In this post I want to address each of these points. I think that thorough commenting speeds up the rate of consumption of code, and that obsolete comments are a failure in maintenance, rather than in comments in general.

1. The code is self-commenting

This is the excuse I hear most often from developers who don’t comment their code. The thinking is that clear variable and method names replace the need for comments. There are situations where this is true. For very short methods with a single purpose, I see that no additional comments may be necessary.

But most methods are not very short, and most methods achieve several things that relate to one overall purpose. So in the first place, very few methods fit the bill.
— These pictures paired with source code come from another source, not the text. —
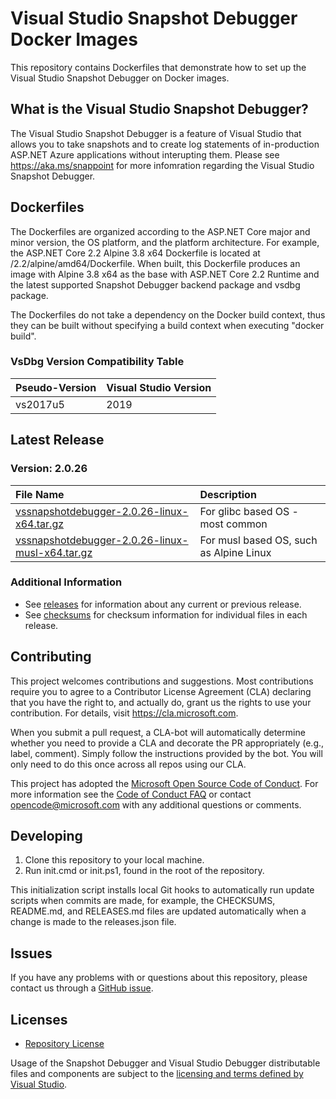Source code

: [//]: # (WARNING! This is a file that is automatically generated from the /templates/README.md.template file.)
[//]: # (DO NOT edit the README.md file directly, otherwise its contents will be automatically overwritten from the template.)
[//]: # (Any intended change to the README.md file must be made in the /templates/README.md.template file.)

# Visual Studio Snapshot Debugger Docker Images

This repository contains Dockerfiles that demonstrate how to set up the Visual Studio Snapshot Debugger on Docker images.

## What is the Visual Studio Snapshot Debugger?

The Visual Studio Snapshot Debugger is a feature of Visual Studio that allows you to take snapshots and to create log statements of in-production ASP.NET Azure
applications without interupting them. Please see https://aka.ms/snappoint for more infomration regarding the Visual Studio Snapshot Debugger.

## Dockerfiles

The Dockerfiles are organized according to the ASP.NET Core major and minor version, the OS platform, and the platform architecture.
For example, the ASP.NET Core 2.2 Alpine 3.8 x64 Dockerfile is located at /2.2/alpine/amd64/Dockerfile. When built, this Dockerfile produces
an image with Alpine 3.8 x64 as the base with ASP.NET Core 2.2 Runtime and the latest supported Snapshot Debugger backend package and vsdbg package.

The Dockerfiles do not take a dependency on the Docker build context, thus they can be built without specifying a build context when executing "docker build".

### VsDbg Version Compatibility Table

Pseudo-Version | Visual Studio Version
:--------------|:-----------
vs2017u5       | 2019

## Latest Release

### Version: 2.0.26
File Name | Description
:---------|:-----------
[vssnapshotdebugger-2.0.26-linux-x64.tar.gz](https://aka.ms/vssnapshotdebugger/release/2.0.26/vssnapshotdebugger-2.0.26-linux-x64.tar.gz) | For glibc based OS - most common
[vssnapshotdebugger-2.0.26-linux-musl-x64.tar.gz](https://aka.ms/vssnapshotdebugger/release/2.0.26/vssnapshotdebugger-2.0.26-linux-musl-x64.tar.gz) | For musl based OS, such as Alpine Linux

### Additional Information

- See [releases](https://github.com/microsoft/vssnapshotdebugger-docker/blob/master/RELEASES.md) for information about any current or previous release.
- See [checksums](https://github.com/microsoft/vssnapshotdebugger-docker/blob/master/CHECKSUMS) for checksum information for individual files in each release.

## Contributing

This project welcomes contributions and suggestions.  Most contributions require you to agree to a
Contributor License Agreement (CLA) declaring that you have the right to, and actually do, grant us
the rights to use your contribution. For details, visit https://cla.microsoft.com.

When you submit a pull request, a CLA-bot will automatically determine whether you need to provide
a CLA and decorate the PR appropriately (e.g., label, comment). Simply follow the instructions
provided by the bot. You will only need to do this once across all repos using our CLA.

This project has adopted the [Microsoft Open Source Code of Conduct](https://opensource.microsoft.com/codeofconduct/).
For more information see the [Code of Conduct FAQ](https://opensource.microsoft.com/codeofconduct/faq/) or
contact [opencode@microsoft.com](mailto:opencode@microsoft.com) with any additional questions or comments.

## Developing

1. Clone this repository to your local machine.
2. Run init.cmd or init.ps1, found in the root of the repository.

This initialization script installs local Git hooks to automatically run update scripts when commits are made,
for example, the CHECKSUMS, README.md, and RELEASES.md files are updated automatically when a change is made to
the releases.json file.

## Issues

If you have any problems with or questions about this repository, please contact us through a
[GitHub issue](https://github.com/microsoft/vssnapshotdebugger-docker/issues).

## Licenses

- [Repository License](https://github.com/microsoft/vssnapshotdebugger-docker/blob/master/LICENSE)

Usage of the Snapshot Debugger and Visual Studio Debugger distributable files and components are subject to the [licensing and terms defined by Visual Studio](https://visualstudio.microsoft.com/license-terms/mlt031719/).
This is not a valid complaint because good comments only make the code easier to read. While the code may be legible on its own, a comment that explains the purpose of a method, or the reason for
a string operation, can only make it easier to read. The author of Clean Code agrees due to the amount of time we spend reading code.

“the ratio of time spent reading vs. writing is well over 10:1. We are constantly reading old code as part of the effort to write new code. Because this ratio is so high, we want the reading of code to be easy, even if it makes the writing harder.”

Because we spend more time reading code than writing it, a responsible programmer knows that the extra comment in a method which takes very little time to write may well save another programmer many hours of learning.

2. Out of date comments are worse than no comments

To refute this argument, lets take cars as an analogy. If you buy a car, then drive it for twenty thousand miles without an oil change, it will break down. If you did that, the fault wouldn’t be in cars in general. Rather, the fault is in the lack of maintenance.

Similary, obsolete comments are not a failure of comments in general, but a failure of the programmer who updated the code without updating the comments. That other programmers have bad practices does not justify continuing that bad practice.

Obsolete comments are a broken window. If you see them, it is your job to fix them.

So while obsolete comments ARE worse than no comments, that argument is an argument against bad coding practices, not comments in general.

3. You shouldn’t rely on comments

The argument that a programmer shouldn’t rely on comments is a subtle dig at another programmer’s skill. They’re saying “a good programmer can understand this code with no comments.”

There is a grain of a valid point there. If you consider yourself a senior programmer, then you should be accustomed to wading through large volumes of bad code and parsing out the real meaning and functionality.

But even for senior programmers, comments make it easier to read and understand the code. It’s much easier to interpret a one line summary of a block of code than to parse that block line by line. It’s much easier to store that one line in your head than it is to store the whole block in your head.

The real reason why this is the worst of excuses is that not all programmers working on your code are senior programmers. Some are green graduates straight out of college. Yes, a more experienced programmer could understand the code without comments, but it will cost that graduate hours to figure out what they could have gotten in minutes with good comments.

My Commenting Principle

Comment your code so that a green programmer can understand it.

Or…

Comment your code so that your boss can understand it.

What does it take to make your code readable by a green graduate? Imagine them going through it line by line. If there are no comments, then they need to understand every function call, and every library routine. They need to understand a bit about your architecture and date model.

Now imagine that every single line is commented.

In that scenario, a green programmer can read your file by reading one comment after the next. If they need more information, they can still drill into the code and get the details, but they can understand the overview just through comments.

The closer you can get to that, the better.

Don’t listen to the arguments against thorough commenting habits. Just point the detractors here.